The programmes ran in a regulated, high‑availability environment with zero‑downtime objectives. We delivered incrementally: feature‑flagged rollouts, strong API contracts and close alignment with design system guidelines.

  • Incremental delivery with canary/staged releases and rollback paths
  • API gateway integration and schema‑validated service contracts
  • Design system compliant components and accessible flows
  • Monitoring, tracing and meaningful product telemetry

What we did

I contributed across the sales funnel and self‑service lifecycle: from product selection and eligibility to ordering, provisioning and post‑sales changes for Software‑Defined SME networking.

  • Sales & Eligibility: Guided sales flows, address checks, options/pricing, quote creation
  • Ordering: Robust forms, validation, and order orchestration with idempotent retries
  • Self‑Service: Configuration changes, upgrades and incident flows with clear SLA feedback

We built Angular applications that integrate with OpenShift‑based micro‑services (REST/gRPC) and Oracle systems.
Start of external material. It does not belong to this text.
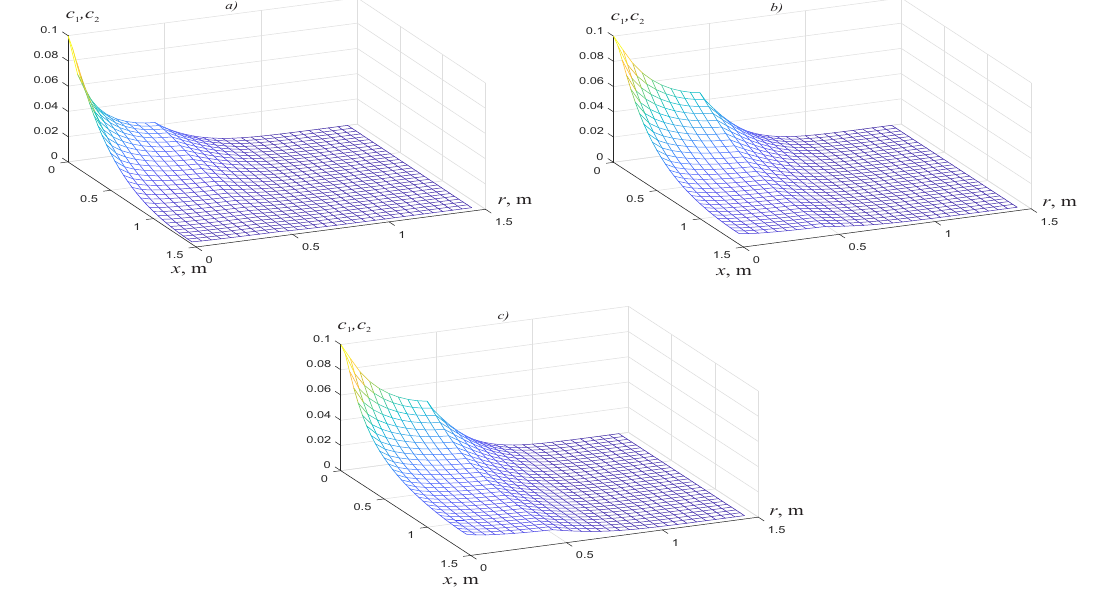
= 2, γ = 1, D = 5 · 10 − 5 m γ ∗ 1 /s, 2 1 x 2 = 2 ( a ), γ ∗ = 1.8 ( b ), γ ∗ = 1.6 ( c ) . 1 1 1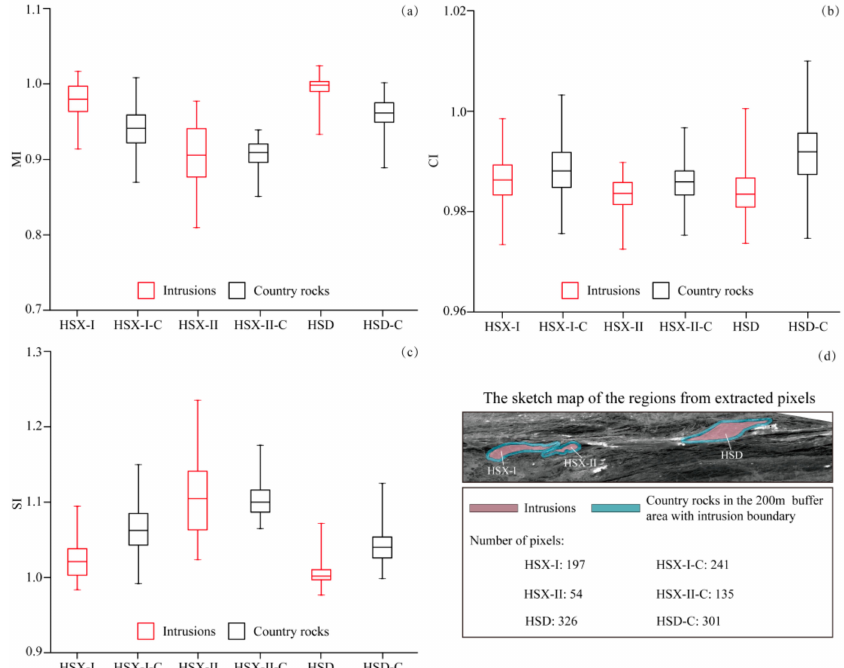
Figure 7. The quartile boxes of extracted pixels from the regions of HSX-I, HSX-II and HSD intrusions and their country rocks in the 200 m buffer area with intrusion boundary in the ASTER mafic index (MI) ( a ), carbonate index (CI) ( b ), silica index (SI) ( c ) images. The regions from extracted pixels in detail are shown in the sketch map, and number of pixels also are given ( d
The architecture emphasised loose coupling and resilience.

  • Angular/WebApps: Shared component library, route‑level code‑splitting, SSR where needed
  • Platform: OpenShift, API gateway, OAuth/SSO, Oracle middleware & DB
  • Quality: Contract tests, E2E tests, synthetic monitoring, structured logging and tracing
Telecom CRM and Self ServiceTelecom CRM and Self Service

Legacy Angular

We started this on Angular JS version 1 and had to migrate to version 2 with a fundamental conceptual change along with TypeScript. We did not try the transitional Hybrid or Side-by-Side approaches. Instead we made sure to have solid test coverage to not forget requirements. By making tests pass we were fairly sure that nothing was forgotten. The main challenge was to align on new Source Code style choices.